Remove docs from .gitignore and add AGENTS.md, PLAN.md, CODING_STYLE.md, and RESEARCH.md to the repository.
This commit is contained in:
dirtydishes 2025-12-29 22:10:26 -05:00
parent 7996d00677
commit 82861408e4
5 changed files with 671 additions and 4 deletions

123
RESEARCH.md Normal file
View file

@ -0,0 +1,123 @@
# RESEARCH.md — Signal Evaluation & Backtesting Discipline
This document defines **how research is conducted and interpreted** in this repository.

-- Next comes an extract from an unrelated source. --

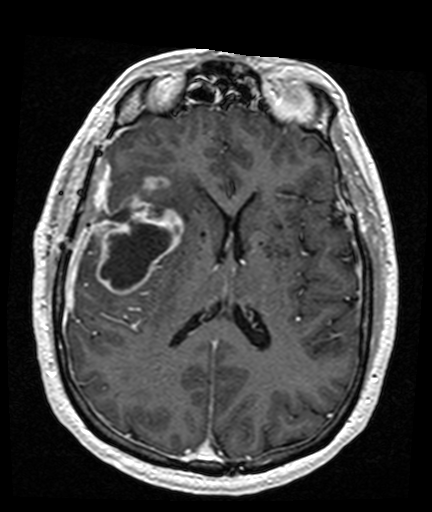
Brain MRI from a brain-tumour surgery series, one axial slice; position 74 of 176 along the scan axis; T1-weighted post-contrast; 432 × 512 image matrix, field of view 194 × 230 mm. Case-level facts recorded for this patient, not image findings: histopathology: Glioblastoma; WHO grade: 4; IDH mutation: no.
Annotated regions visible in this slice (outlined manually by an expert reader):
- tumour: bounding box [x1, y1, x2, y2] px = [95, 176, 184, 296]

Its purpose is to **prevent self-deception**, not to slow exploration.
---
## Core Research Principles
- **No hindsight**
- **No intent claims**
- **No performance without context**
- **No conclusions without uncertainty**
All results are provisional unless explicitly validated.
---
## Fact vs Inference
- Raw market data = **fact**
- Classifiers, signals, and labels = **inference**
Inference must always:
- reference its evidence
- expose confidence
- be stored separately from raw data
---
## Labeling Rules
Every evaluation must specify:
- Time horizon (e.g. 5m, 15m, 60m)
- Metric (return, vol expansion, MAE/MFE, etc.)

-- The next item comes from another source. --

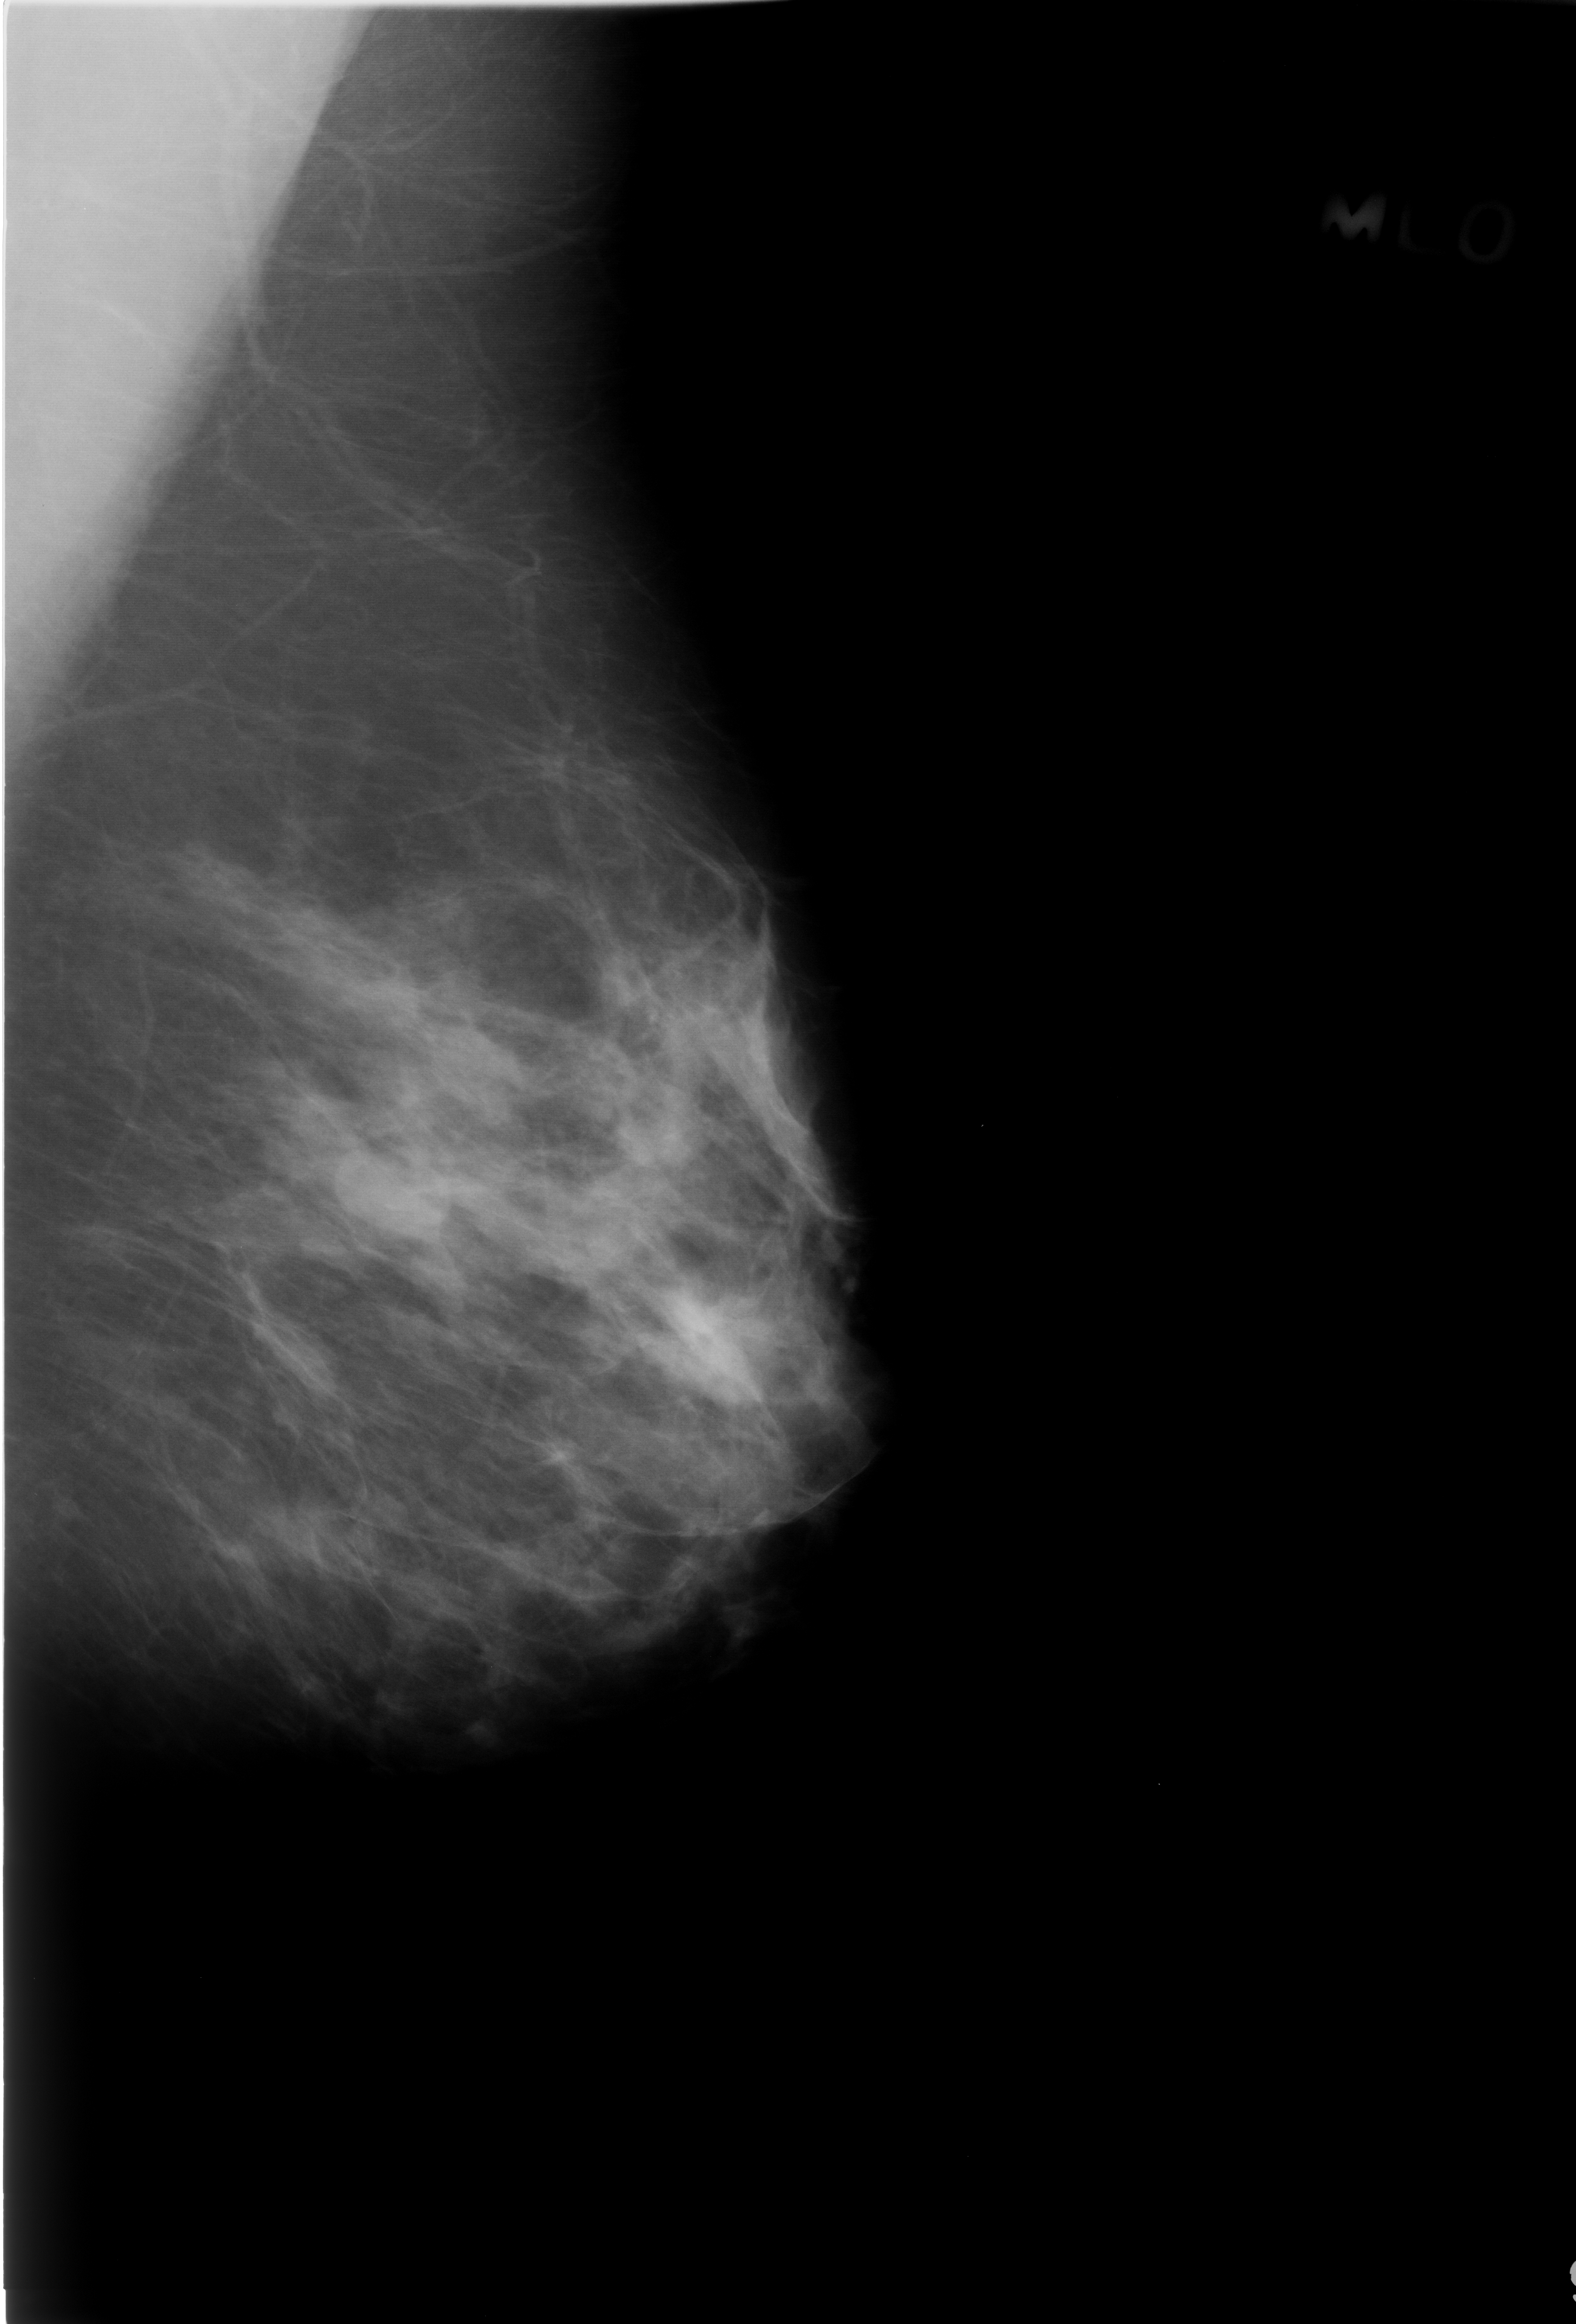
Scanned film-screen mammogram, left breast, mediolateral oblique (MLO) view.
Abnormality record for this image: mass, shape oval, margins circumscribed; BI-RADS assessment category 3; subtlety rating 4 on a 1 (subtle) to 5 (obvious) scale; pathology (as recorded): benign.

- Directional vs volatility outcome
- Entry definition (event time, next tick, next candle)
No implicit labels. Ever.
---
## Backtesting Constraints
- No lookahead bias
- No survivorship bias
- Use only data available **at the event timestamp**
- OI snapshots must match the event date
Replay pipelines must mirror live pipelines exactly.
---
## Evaluation Metrics (minimum set)
At least one of:
- Precision / recall
- Hit rate vs baseline
- Forward return distribution
- Vol realized vs implied
- Calibration (probability vs outcome)
Single “win rate” numbers are insufficient.
---
## Regime Awareness
Results must be contextualized by:
- Market regime (trend / chop / high vol)
- Time of day
- DTE bucket
- Liquidity conditions
If a signal only works sometimes, thats still information.
---
## Threshold Tuning Rules
- Thresholds may be tuned **only** on a defined training window.

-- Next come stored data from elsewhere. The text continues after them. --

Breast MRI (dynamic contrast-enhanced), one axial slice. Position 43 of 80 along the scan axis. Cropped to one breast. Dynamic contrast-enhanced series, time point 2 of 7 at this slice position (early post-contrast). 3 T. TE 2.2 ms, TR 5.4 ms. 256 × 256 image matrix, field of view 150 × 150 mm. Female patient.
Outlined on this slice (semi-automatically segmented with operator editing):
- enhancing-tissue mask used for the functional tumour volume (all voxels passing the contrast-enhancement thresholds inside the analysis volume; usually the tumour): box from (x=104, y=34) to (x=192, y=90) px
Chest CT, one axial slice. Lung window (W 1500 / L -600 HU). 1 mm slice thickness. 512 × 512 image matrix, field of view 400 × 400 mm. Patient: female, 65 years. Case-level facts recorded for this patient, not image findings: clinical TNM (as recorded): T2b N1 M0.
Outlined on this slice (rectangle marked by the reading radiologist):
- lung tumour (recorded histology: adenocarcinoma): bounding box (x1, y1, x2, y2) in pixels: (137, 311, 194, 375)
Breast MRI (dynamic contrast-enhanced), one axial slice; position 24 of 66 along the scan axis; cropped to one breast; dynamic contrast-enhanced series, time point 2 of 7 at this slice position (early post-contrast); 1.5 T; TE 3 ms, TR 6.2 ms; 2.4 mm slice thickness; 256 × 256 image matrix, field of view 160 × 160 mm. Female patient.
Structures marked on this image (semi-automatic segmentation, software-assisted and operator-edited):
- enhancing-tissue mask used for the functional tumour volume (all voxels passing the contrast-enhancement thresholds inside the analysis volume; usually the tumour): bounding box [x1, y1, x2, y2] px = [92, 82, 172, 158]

- Validation must occur on disjoint data.
- Never tune on the same period you report.
Document when thresholds change and why.
---
## Language Discipline
Allowed:
- “suggests”
- “consistent with”
- “correlated with”
- “higher likelihood”
Disallowed:
- “smart money”
- “institutional intent”
- “guaranteed”
- “predicts”
---
## Recording Results
For each classifier or hypothesis, record:
- What was tested
- What failed
- What partially worked
- What conditions mattered
Failed ideas are assets. Keep them.
---
## Final Reminder
This system is for **understanding behavior**, not for proving superiority.
If a result cannot survive replay, uncertainty, and explanation,
it does not belong in production logic.